Het verhaal van Summer neemt soms ook zulke sprongen, waardoor dramatische ontwikkelingen impact missen. De bekering van beide vrouwen tot de islam wordt eerst als iets nieuws en aparts neergezet, en vervolgens opeens als iets natuurlijks en vanzelfsprekends. Van een overgang is geen sprake. Het enige echte gesprek tussen moeder en dochter over het geloof, geloofsovertuiging en geloofsregels gaat over het wel of niet dragen van een hoofddoek, maar dit is puur praktisch: "ga je nu altijd een hoofddoek dragen?" "Ja."
De discussie over het dragen van een hoofddoek hoeft hier niet per se gevoerd te worden (dat is in de westerse media al tot in den treure gedaan), maar Summer heeft er duidelijk vragen over. Ze stelt er echter maar weinig van. En haar moeder vertelt niets over waarom ze deze keuze maakt.
Als Summer dan voor het eerst interesse in de islam toont, vindt haar moeder al snel dat ze ook maar een hoofddoek moet dragen. En Summer mag niet meer dansen, terwijl dat juist haar grootste plezier in het leven is. Ze is al maanden met twee vriendinnen een optreden aan het voorbereiden en de dansschool is de enige vervolgopleiding die ze wil. Nooit doet haar moeder een poging om iets uit te leggen, zelfs niet in clichés zoals 'zo is het nu eenmaal' of 'zo zijn de regels'.
Misschien is het ergens wel logisch, want zowel moeder als dochter lijkt meer op zoek te zijn naar een (nieuwe) identiteit dan naar een geloof of spirituele zingeving. Voor Summer lijkt de hidjab vooral uiterlijk vertoon, hetzelfde als haar paars en later blauw geverfde haar. De intellectuele of spirituele invulling die ze aan haar nieuwe geloof geeft, beperkt zich tot een stukje Koran lezen op de computer.
Er is hier en daar wel een hint naar meer diepgang. De ouders van Tahir groeiden op met hun geloof, en zijn zowel ruimdenkender als zelfverzekerder in hun overtuiging, dan de net bekeerde, fanatiekere en rechtlijnige Jade. In deze tegenstelling zit een verhaal op zich over verschillende vormen van geloofsovertuiging en geloofsbelijdenis. Dit ontbreekt in de verhaallijnen en conflicten van de hoofdpersonages.

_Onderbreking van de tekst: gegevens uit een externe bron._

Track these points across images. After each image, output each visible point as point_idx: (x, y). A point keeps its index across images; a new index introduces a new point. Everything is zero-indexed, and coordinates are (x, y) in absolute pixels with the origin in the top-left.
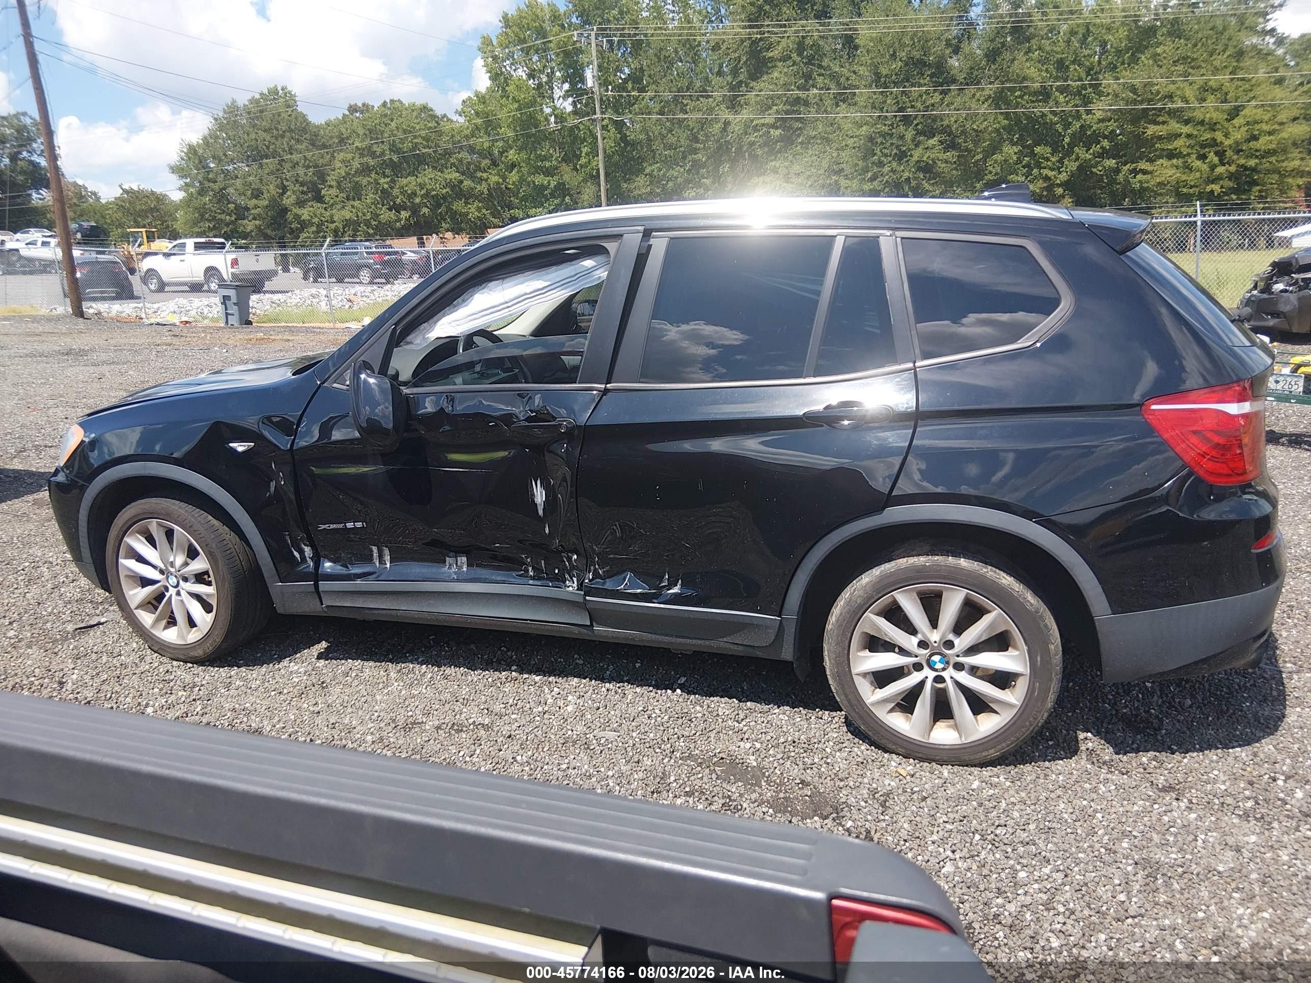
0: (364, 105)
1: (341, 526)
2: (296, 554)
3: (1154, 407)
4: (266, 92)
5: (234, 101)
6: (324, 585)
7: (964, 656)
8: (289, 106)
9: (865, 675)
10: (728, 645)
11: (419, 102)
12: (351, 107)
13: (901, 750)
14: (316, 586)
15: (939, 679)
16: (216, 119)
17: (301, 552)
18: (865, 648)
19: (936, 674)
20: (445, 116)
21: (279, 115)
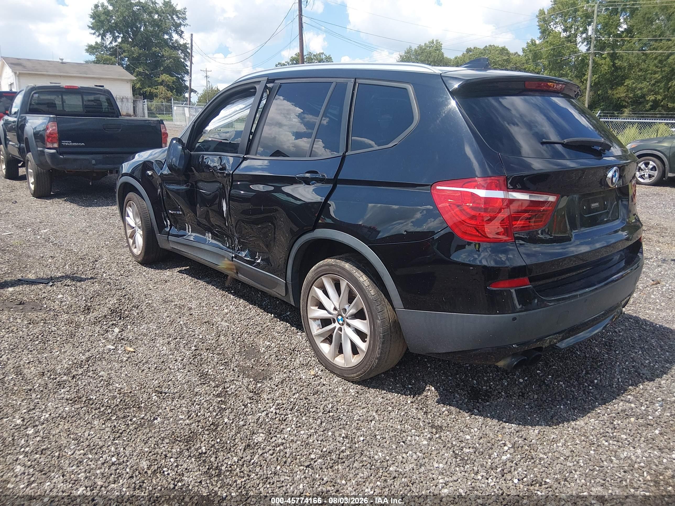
0: (474, 48)
1: (175, 212)
2: (165, 222)
3: (438, 188)
4: (427, 43)
5: (410, 47)
6: (171, 238)
7: (350, 319)
8: (438, 50)
9: (315, 319)
10: (275, 293)
11: (501, 46)
12: (468, 49)
13: (323, 364)
14: (168, 237)
15: (340, 329)
16: (401, 56)
17: (167, 222)
18: (316, 306)
19: (340, 326)
20: (517, 53)
21: (430, 54)
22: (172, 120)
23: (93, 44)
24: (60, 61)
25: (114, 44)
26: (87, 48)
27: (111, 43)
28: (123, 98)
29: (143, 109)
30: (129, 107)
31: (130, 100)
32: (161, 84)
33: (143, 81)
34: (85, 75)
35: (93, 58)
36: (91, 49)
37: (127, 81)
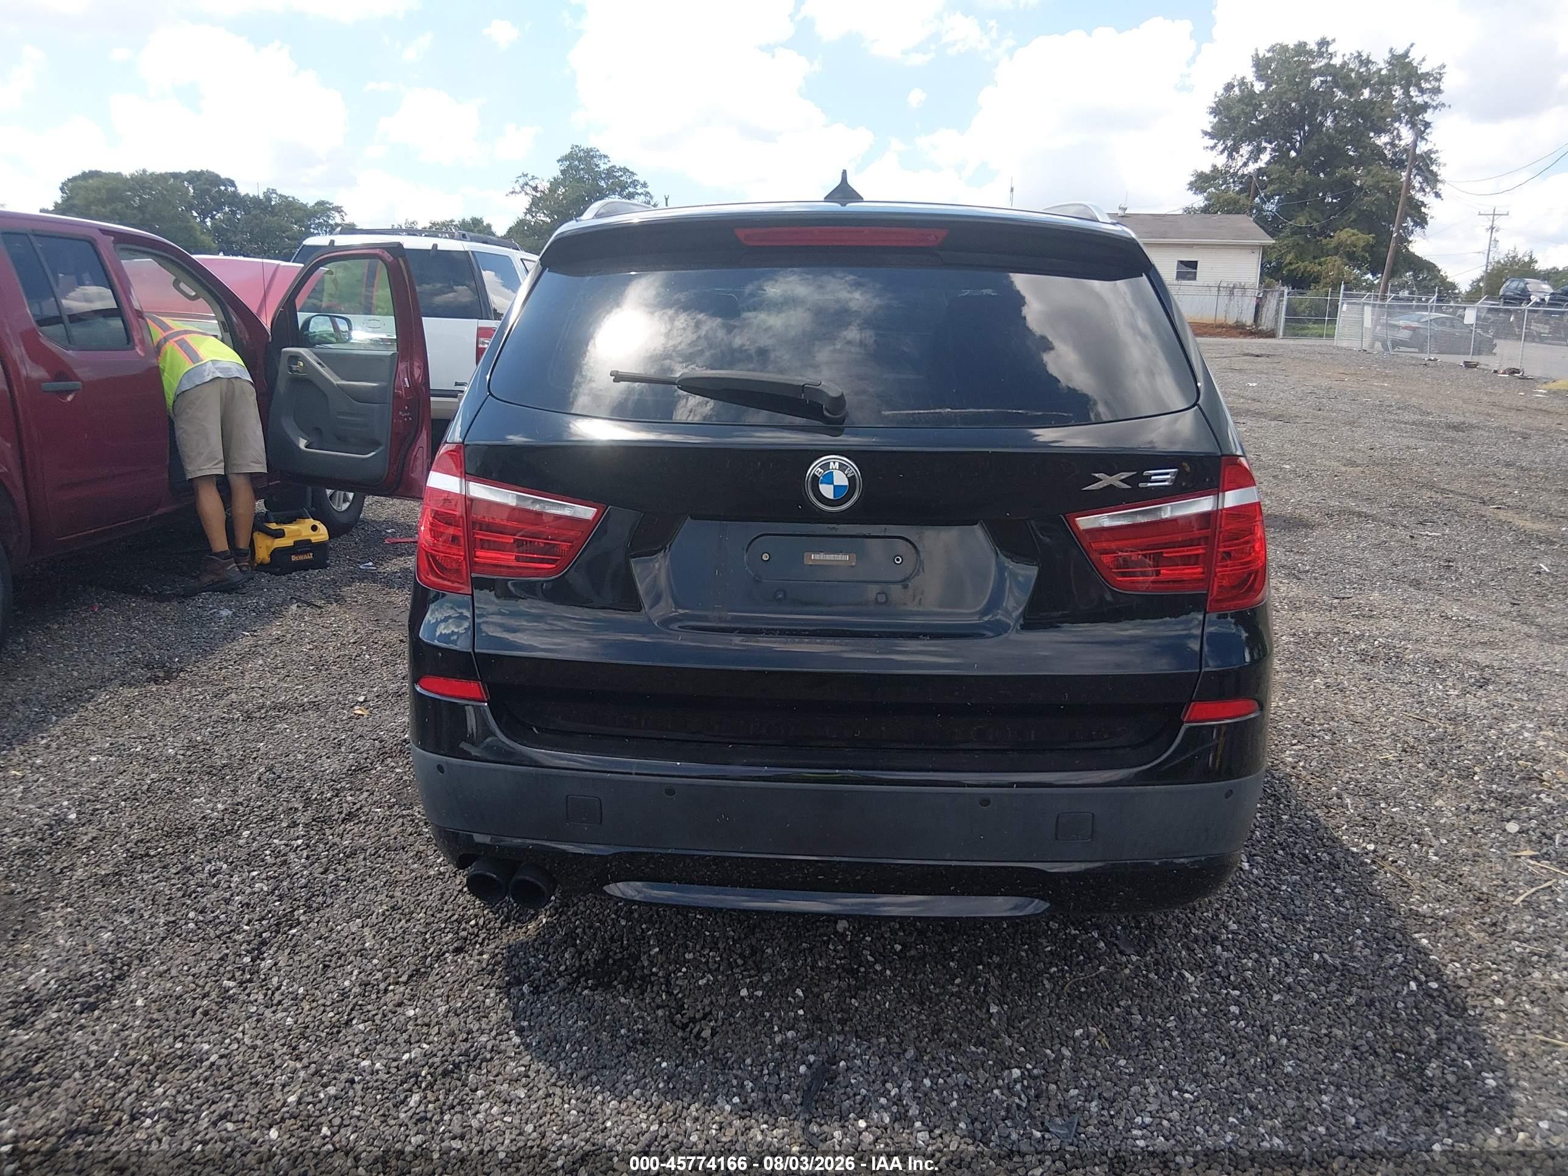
22: (1331, 336)
23: (1207, 169)
24: (1120, 213)
25: (1252, 167)
26: (1193, 179)
27: (1245, 164)
28: (1234, 287)
29: (1277, 312)
30: (1245, 306)
31: (1249, 293)
32: (1336, 251)
33: (1303, 246)
34: (1162, 241)
35: (1199, 201)
36: (1201, 182)
37: (1252, 248)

Of misschien mis ik als witte Nederlandse man veel subtiele hints en is Jinn voor een zwarte vrouw in de Amerikaanse islamitische gemeenschap een veel rijkere ervaring en/of een feest van herkenning. Het is goed mogelijk dat wat voor hen voor zichzelf spreekt, voor mij meer uitwerking en/of uitleg nodig heeft.

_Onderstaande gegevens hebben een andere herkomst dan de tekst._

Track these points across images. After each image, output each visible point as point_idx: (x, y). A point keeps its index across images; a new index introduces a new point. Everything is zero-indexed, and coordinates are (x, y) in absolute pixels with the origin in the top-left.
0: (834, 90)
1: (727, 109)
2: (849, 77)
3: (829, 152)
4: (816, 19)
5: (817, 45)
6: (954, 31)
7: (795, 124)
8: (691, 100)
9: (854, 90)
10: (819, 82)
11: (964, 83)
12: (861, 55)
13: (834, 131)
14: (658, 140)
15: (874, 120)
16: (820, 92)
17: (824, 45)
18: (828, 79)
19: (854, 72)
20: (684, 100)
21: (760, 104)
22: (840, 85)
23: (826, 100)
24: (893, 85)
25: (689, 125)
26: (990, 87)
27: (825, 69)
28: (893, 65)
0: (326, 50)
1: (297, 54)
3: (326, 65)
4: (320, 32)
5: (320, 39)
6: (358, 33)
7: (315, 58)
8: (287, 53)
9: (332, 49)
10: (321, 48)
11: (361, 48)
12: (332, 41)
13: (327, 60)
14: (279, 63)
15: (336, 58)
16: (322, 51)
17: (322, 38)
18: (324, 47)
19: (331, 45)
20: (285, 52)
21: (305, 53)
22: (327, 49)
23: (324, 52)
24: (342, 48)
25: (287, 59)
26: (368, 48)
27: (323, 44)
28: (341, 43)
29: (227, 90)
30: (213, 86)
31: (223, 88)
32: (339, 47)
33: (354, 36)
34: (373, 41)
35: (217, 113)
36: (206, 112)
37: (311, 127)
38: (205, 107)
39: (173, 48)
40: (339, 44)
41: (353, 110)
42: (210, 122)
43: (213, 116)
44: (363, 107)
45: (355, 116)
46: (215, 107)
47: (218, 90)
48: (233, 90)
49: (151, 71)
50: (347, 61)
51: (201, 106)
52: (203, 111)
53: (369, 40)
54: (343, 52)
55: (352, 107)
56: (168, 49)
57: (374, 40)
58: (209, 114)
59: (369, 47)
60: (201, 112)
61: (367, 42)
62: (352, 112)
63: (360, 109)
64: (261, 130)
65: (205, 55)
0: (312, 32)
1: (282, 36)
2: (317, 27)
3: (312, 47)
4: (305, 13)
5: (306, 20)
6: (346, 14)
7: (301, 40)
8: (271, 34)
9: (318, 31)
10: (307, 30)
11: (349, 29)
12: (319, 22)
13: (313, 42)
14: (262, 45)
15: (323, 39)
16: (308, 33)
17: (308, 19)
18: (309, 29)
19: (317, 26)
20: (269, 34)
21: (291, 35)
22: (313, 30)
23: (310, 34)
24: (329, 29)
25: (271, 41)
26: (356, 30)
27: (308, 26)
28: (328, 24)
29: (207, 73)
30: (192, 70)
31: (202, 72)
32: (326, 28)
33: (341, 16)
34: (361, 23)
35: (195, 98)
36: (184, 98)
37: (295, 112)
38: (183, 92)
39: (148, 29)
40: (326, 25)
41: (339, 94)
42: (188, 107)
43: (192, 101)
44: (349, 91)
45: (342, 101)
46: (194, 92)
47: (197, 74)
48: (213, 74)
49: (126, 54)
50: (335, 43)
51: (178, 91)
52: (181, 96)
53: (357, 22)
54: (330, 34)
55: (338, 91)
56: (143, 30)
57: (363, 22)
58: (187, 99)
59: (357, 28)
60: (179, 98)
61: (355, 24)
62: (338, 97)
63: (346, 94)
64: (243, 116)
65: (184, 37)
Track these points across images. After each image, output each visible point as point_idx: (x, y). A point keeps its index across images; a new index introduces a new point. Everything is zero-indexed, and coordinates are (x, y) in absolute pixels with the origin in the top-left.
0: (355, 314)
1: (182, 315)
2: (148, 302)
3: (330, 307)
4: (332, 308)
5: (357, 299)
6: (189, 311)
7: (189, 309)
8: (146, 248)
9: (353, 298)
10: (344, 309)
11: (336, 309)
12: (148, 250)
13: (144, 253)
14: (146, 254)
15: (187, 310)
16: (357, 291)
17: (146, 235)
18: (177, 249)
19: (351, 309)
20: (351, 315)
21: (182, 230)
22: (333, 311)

De djinn is voor mij wel een duidelijk aspect van Summers beleving van de islam, omdat die letterlijk wordt uitgesproken en nota bene in de titel zit. Ze praat er met Tahir over en ze geeft er een speech over na haar dansoptreden. Vooral het idee dat djinns geschapen zijn uit een rookloze vlam van vuur (in tegenstelling tot de mens uit klei) komt meerdere keren terug. Zo vraagt Summer zich af of ze een djinn zou kunnen zijn zonder het zelf weten, en later gebruikt ze het verschil tussen djinns en mensen als metafoor om de verschillen tussen zichzelf en haar moeder uit te leggen. De toepassing van het concept is simpel, maar effectief en op een bepaalde manier zelfs elegant. De rest van Jinn had daar meer van mogen hebben.
Jinn is te zien binnen het Pepr-programma van Picl.